- 作業依頼 A: 党大会決議案を論じた抜粋では、情勢はどの二つの章に分かれているか。
- 作業依頼 B: 党大会決議案を論じた抜粋の最後の文に続けて、その先を書いてください。

- 選択抜粋:
....................

本日の赤旗に第26回党大会へ向けての決議案が掲載された。

実は、私なりの情勢認識とどう一致しどこが違っているのかを、チェックしようと期待していた。

第1章 自共対決論 については予想したとおりであった。この政治構造把握の問題は、情勢一般より優先する課題であり、「自共対決」という主張が「誇大妄想]と侮られずに、国民の賛同を得るためには、独自の特別の検討を必要とするからだ。

一つは70年代の「保革対決」との違いである。もう一つは正直共産党の地力が落ちているのに、ふたたび自共対決になってしまった理由である。これは「安倍内閣論」と表裏一体である。そして三つ目は統一戦線の課題との有機的関連である。

情勢は第2章の国際情勢と、第3章の国内情勢に分かれる。

私は世界の支配層の三つの深刻な行き詰まりを考えていた。ユーロ諸国で明らかになった新自由主義的な経済・金融システムの行き詰まり、アメリカを唯一の超大国とするシステムの、とりわけイラク、アフガンでの軍事的な行き詰まり、原発問題を典型とする環境問題での行き詰まりである。

そしてとりわけ、オバマ登場後のアメリカ国内での特徴的な動きを注意深く分析する必要があると考えていた。

もう一つは、中国を先頭とするBRICS諸国が、はたして世界の民衆と手を結びながら、現在の行き詰まったシステムを変革していくのか、それとも既存の大国の利害関係の中に取り込まれていくのかという見通しである。他力本願になるわけではないが、これらの諸国の動きが21世紀をかなり規定していくのではないかと考えている。

第三は、東アジアの平和の課題である。カギを握るのは多国間主義であり、中国がその方向にふたたび歩み始めるか否かが当面重要な関心を呼んでいる。志位訪問団が最近ベトナム・インドネシアを訪れたこともあり、これは大きく取り上げられるだろうと予想した。

....................

- データ抜粋:
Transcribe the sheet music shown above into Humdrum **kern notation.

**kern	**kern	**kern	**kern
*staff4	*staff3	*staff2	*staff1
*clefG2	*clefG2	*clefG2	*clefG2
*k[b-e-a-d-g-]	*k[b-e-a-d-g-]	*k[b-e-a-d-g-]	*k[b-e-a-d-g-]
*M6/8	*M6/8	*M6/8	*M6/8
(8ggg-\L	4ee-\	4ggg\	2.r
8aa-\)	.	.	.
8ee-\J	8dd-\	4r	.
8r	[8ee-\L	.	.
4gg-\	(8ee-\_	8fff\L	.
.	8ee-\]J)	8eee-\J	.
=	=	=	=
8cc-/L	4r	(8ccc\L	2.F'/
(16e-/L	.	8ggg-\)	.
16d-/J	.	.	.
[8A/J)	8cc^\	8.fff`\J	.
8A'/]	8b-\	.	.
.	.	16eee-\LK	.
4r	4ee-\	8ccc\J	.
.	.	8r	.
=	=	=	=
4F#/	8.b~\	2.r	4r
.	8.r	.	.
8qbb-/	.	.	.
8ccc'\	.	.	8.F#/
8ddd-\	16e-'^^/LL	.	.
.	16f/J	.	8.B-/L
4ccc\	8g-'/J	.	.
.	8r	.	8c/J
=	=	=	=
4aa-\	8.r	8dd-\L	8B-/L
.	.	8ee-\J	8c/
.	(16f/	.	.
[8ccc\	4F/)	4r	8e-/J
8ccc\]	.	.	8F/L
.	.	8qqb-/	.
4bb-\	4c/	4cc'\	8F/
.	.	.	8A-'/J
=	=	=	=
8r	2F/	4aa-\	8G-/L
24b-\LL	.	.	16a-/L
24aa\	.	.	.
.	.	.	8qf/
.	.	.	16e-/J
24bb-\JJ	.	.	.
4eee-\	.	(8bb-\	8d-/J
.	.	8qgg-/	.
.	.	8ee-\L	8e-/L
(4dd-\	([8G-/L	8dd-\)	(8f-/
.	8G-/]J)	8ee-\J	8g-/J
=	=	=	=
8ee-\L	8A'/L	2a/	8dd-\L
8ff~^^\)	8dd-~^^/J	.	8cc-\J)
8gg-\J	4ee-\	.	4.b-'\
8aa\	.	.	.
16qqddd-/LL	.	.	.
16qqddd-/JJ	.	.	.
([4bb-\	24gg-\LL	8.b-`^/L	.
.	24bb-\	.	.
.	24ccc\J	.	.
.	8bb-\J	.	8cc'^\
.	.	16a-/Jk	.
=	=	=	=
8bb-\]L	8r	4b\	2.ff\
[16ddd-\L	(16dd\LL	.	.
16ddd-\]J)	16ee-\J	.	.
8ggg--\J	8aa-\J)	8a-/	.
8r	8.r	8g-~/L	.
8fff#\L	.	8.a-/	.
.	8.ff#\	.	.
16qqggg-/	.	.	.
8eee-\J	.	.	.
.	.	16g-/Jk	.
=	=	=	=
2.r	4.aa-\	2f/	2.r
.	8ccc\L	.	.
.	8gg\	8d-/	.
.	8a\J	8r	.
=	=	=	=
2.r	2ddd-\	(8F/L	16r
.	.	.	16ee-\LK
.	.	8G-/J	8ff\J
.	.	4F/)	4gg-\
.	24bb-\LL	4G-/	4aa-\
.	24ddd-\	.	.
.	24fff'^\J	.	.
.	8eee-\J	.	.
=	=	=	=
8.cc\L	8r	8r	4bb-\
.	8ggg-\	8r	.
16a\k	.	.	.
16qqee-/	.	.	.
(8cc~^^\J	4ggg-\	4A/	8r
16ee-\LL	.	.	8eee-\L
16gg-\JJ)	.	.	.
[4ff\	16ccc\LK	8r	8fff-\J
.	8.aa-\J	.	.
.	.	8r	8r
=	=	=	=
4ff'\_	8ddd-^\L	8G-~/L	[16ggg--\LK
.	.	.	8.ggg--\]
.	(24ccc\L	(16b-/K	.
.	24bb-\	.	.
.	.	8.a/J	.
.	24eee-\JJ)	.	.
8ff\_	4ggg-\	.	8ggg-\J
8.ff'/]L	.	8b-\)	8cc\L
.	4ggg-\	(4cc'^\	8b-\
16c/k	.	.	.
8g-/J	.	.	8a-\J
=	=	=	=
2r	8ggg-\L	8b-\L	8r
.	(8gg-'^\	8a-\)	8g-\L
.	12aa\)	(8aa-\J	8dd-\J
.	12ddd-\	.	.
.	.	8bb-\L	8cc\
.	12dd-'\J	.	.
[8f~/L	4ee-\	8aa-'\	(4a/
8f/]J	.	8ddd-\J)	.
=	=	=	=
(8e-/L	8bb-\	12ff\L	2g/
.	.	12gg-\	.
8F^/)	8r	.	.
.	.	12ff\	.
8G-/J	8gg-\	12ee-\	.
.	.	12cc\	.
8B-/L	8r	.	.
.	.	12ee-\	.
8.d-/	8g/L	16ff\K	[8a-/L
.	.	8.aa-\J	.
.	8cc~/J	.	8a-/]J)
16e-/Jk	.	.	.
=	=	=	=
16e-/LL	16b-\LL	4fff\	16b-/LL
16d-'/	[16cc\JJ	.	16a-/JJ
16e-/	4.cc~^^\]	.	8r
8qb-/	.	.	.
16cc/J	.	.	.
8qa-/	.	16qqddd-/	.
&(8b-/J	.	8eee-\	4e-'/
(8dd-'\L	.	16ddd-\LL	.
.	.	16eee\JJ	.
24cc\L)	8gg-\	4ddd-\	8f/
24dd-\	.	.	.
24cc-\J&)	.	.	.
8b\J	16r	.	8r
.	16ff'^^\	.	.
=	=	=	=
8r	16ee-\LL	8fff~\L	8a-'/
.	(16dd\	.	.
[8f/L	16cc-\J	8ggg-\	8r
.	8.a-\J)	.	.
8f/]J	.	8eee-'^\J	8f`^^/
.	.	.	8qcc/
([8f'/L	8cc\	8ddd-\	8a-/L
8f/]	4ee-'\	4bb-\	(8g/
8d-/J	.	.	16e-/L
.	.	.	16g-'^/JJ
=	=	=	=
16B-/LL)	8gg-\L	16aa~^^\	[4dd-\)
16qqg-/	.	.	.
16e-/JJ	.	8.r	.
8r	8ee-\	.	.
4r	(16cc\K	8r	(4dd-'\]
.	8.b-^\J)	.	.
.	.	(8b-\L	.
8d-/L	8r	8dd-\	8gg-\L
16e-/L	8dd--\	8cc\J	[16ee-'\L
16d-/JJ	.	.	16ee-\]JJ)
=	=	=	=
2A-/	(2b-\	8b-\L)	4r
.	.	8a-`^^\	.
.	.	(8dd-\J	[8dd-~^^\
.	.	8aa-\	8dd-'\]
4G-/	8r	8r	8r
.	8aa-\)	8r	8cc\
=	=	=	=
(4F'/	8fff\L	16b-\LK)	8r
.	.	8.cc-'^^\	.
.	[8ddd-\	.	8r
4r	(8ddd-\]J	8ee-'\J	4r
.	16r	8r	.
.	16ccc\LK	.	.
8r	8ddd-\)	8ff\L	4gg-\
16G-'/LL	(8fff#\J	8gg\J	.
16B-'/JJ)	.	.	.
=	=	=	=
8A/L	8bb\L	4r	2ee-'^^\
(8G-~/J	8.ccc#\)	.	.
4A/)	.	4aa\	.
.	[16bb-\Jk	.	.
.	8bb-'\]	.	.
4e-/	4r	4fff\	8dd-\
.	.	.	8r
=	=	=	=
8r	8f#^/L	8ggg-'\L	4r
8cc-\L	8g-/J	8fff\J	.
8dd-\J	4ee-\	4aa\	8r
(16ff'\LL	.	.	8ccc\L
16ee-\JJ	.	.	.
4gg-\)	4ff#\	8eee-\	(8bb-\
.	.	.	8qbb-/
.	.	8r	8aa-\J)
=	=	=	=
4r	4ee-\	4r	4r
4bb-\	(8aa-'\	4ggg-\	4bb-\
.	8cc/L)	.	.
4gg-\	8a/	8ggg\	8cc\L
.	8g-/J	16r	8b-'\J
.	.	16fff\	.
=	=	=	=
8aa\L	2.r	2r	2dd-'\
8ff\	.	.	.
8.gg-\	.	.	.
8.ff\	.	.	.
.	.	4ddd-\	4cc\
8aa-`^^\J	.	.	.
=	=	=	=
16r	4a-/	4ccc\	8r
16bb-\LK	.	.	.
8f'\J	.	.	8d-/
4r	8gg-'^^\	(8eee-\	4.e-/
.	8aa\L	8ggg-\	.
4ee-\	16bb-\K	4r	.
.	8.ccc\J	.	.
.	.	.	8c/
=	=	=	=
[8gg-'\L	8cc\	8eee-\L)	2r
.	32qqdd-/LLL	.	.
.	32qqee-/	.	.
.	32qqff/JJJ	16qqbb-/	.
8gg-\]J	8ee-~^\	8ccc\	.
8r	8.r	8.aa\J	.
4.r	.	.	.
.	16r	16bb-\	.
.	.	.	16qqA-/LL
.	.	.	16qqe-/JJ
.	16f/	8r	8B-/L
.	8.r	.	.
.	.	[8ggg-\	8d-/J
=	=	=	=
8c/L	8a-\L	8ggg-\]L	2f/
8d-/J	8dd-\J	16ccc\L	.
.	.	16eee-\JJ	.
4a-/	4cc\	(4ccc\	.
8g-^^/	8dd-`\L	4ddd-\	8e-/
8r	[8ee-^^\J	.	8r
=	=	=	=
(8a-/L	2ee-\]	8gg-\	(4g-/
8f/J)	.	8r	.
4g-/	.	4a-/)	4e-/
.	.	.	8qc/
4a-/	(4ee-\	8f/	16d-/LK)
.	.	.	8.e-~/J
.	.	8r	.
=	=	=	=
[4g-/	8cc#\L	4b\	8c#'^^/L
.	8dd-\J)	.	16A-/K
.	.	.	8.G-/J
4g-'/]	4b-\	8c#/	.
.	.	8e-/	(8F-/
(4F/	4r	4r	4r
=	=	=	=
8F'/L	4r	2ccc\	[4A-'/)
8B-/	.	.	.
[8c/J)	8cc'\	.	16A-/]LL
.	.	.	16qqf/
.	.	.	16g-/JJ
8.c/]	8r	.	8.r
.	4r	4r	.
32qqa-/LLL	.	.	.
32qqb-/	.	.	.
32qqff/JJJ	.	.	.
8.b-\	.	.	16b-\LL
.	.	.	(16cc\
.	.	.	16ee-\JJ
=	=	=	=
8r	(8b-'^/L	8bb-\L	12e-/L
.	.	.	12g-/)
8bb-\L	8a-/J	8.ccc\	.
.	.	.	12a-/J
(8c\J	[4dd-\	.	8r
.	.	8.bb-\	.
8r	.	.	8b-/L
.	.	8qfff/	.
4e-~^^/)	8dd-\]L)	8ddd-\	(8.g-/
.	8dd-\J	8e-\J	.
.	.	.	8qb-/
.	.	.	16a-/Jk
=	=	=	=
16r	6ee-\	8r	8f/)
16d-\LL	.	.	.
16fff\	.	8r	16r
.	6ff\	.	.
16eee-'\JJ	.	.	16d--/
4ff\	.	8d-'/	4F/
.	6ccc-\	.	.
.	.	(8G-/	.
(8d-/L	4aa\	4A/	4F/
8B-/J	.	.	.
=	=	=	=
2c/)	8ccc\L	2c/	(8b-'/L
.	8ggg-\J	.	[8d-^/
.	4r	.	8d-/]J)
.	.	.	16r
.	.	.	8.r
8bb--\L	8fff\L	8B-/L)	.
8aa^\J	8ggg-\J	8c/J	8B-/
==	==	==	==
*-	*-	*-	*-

....................

- 最終回答 A: 第2章の国際情勢と第3章の国内情勢に分かれている。

- 最終回答 B:
国内情勢は課題がありすぎて整理がつかなくなっている。

政治的には、闘争の課題も踏まえて大づかみに言えば、憲法、原発、TPPということになるだろう。これに加えて沖縄、消費税、震災復興、直近かつ緊急の問題として秘密保護法が加わってくる。

経済的には、経済の空洞化、大企業の租税回避、雇用、財政・金融システムの破壊、社会保障制度の改悪がますます深刻になっており、警鐘を乱打しなければならない。

党大会ということであれば、これを数年のスパンで構造化しなければならない。そして自共対決と一点共闘の必然性にまで集約させなければならない。そして選挙闘争での勝利こそが情勢打開の鍵だというところまで意思統一を促さなければならない。

環境の問題では、この間起こった世界史的な事件である原発問題に関連して、どうしても「核の平和的利用」についてコメントしなければならないだろう。どこにどう書くのかもふくめて難しい問題だが、当事国の党としては何らかの形で発信しなければならないだろう。

書記局の皆さんにはご苦労と思うが、こんなに課題が多くて複雑な大会決議はなかったのではないだろうか。